■ PASSAGE PROVIDED
· · · · ·
To ensure his monsters would have the proper "soul," though, Jonze decided he needed an illustrator from outside the movie biz to draw mock-ups first. Over dinner, Jonze's friend Karen O, lead singer of the alt-rock trio the Yeah Yeah Yeahs, and Julian Gross of the noise rock band Liars steered the director toward their pal Sonny Gerasimowicz.

He wasn't a professional creature creator or artist. A former graffiti writer turned ad agency creative, Gerasimowicz was a kind of closet artiste with only one illustration for a magazine article to suggest his skill. Offered the chance to work with the zeitgeist-riding auteur, Gerasimowicz didn't present him a polished portfolio. He showed Jonze rough pencil drawings of the Wild Things. And the lo-fi renderings struck just the right nerve. "I sent him sketches that were, like, things I drew while I was on the telephone. Like on scraps of paper," Gerasimowicz recalled.
· · · · ·
■ REQUIRED ACTIONS
1. In the passage on designing the Wild Things, what did Gerasimowicz do before becoming an ad agency creative?
2. Resume the passage about Gerasimowicz's sketches for Jonze, starting right after its final sentence.
The listing that comes after the passage plays no part in this work.

■ DATA UNDER STUDY
· · · · ·
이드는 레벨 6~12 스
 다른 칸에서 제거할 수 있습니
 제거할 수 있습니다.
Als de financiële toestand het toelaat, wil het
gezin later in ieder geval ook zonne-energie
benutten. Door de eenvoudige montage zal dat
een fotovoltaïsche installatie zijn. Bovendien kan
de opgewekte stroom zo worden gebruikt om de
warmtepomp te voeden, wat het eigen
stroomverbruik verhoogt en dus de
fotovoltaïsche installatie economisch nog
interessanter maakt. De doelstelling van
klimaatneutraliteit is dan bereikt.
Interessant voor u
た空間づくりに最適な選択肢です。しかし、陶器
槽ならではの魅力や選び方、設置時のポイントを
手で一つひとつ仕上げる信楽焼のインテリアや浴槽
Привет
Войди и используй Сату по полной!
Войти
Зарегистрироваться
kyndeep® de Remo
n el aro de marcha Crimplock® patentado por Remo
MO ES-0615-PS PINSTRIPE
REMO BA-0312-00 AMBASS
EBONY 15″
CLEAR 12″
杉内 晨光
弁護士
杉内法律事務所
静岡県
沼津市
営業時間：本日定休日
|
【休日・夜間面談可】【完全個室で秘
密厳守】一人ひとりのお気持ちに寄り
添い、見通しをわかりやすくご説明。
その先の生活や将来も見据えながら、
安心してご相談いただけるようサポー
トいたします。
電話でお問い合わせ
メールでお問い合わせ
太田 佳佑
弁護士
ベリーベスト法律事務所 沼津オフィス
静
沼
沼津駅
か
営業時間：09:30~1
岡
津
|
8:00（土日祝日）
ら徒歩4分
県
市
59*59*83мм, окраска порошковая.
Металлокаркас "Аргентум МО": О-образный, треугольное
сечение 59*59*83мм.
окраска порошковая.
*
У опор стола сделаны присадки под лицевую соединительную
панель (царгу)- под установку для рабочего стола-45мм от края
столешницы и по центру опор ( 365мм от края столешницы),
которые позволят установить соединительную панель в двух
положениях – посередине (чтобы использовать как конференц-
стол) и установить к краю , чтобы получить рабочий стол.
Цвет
· · · · ·
■ WRITTEN RESPONSES
1. He was a graffiti writer.

2.
"When it comes down to something as delicate as tone, it became clear we had to find someone who had the right aesthetic," Jonze said. "It's finding people that have the right judgment, even if they've never done the specifics."

Gerasimowicz landed the job in early 2005, the mandate being not to slavishly imitate Sendak's singular style, more to articulate the creatures' distinct personalities as per the script (it helped that Jonze physically acted out each character for him). In turn, Gerasimowicz drafted scores of monster drawings: previsualizations for Photoshop-version Wild Things, the stage during which such crucial details as their fur, feathers, musculature and eyes would be decided.